Sir Charles Mordaunt, 10th Baronet had married, in 1866, the 18-year-old Harriet Moncreiffe. Edward and other members of the set were attracted to her and Mordaunt discovered that Edward was regularly visiting his wife in London and in the country. Lady Mordaunt confessed to her husband that her first child, born in 1869, was not his and the eye condition it suffered from was the result of venereal disease caught from a lover, naming Edward, Lord Cole. In 1869 Sir Charles filed for divorce on the grounds of adultery, naming Cole, Sir Frederick Johnstone and an unnamed man as co-respondents. Popular opinion was that the Prince of Wales was the un-named co-respondent. Although not cited, the prince was compelled to appear before the court as a witness. Lady Mordaunt was considered insane and confined to institutional care for the rest of her life; a divorce could not be granted until a change in the law in 1875. Prince Edward was afterwards featured in popular songs claiming him to be cuckolding the aristocracy.

——————————

■ **Things to do**:
a – In the text on the Mordaunt divorce case, what did Lady Mordaunt give as the cause of her first child's eye condition?
b – Translate this sentence from the text on the Mordaunt divorce case into Spanish: "Popular opinion was that the Prince of Wales was the un-named co-respondent."

——————————

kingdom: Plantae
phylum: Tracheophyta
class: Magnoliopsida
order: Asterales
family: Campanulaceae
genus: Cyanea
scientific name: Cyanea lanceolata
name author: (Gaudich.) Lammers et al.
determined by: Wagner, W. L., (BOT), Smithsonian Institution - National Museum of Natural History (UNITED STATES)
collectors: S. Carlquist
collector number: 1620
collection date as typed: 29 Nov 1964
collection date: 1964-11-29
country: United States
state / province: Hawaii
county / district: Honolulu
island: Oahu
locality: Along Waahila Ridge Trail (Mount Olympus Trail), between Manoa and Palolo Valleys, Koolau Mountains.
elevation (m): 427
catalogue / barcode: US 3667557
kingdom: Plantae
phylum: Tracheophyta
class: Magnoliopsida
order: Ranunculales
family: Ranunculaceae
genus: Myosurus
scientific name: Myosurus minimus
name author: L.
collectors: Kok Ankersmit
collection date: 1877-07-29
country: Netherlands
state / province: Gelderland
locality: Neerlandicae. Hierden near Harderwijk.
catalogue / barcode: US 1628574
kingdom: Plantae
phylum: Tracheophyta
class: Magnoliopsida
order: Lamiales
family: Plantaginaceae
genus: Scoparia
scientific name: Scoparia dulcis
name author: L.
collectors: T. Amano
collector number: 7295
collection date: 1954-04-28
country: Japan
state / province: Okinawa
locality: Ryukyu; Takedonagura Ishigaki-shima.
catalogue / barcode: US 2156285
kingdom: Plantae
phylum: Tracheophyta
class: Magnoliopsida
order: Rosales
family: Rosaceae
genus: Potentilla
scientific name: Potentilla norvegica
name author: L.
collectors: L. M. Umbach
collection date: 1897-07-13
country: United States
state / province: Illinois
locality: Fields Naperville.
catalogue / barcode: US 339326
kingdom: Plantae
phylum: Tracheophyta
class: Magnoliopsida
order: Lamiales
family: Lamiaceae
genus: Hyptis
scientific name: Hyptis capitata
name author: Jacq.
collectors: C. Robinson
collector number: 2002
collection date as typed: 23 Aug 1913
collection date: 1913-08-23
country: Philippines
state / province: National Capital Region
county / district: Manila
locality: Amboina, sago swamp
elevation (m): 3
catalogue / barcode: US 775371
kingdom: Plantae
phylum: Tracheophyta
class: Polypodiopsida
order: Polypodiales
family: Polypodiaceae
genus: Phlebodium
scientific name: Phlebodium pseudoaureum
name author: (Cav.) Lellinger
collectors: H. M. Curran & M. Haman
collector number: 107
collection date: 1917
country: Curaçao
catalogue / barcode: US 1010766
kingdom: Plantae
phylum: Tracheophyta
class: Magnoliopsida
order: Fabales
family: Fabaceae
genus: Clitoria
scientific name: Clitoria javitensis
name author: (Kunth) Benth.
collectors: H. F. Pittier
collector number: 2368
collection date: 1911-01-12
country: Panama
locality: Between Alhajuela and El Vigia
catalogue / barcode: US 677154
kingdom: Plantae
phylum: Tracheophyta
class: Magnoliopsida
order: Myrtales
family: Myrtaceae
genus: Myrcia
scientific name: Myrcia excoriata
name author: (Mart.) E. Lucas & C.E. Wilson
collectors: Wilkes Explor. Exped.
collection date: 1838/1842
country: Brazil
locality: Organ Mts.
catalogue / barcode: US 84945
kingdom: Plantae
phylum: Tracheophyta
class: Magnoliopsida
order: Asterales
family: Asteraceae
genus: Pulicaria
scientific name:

——————————

■ **Task answers**:
a – She said it resulted from a venereal disease caught from a lover. She also told her husband that the child was not his.

b – La opinión popular era que el Príncipe de Gales era el codemandado sin nombre.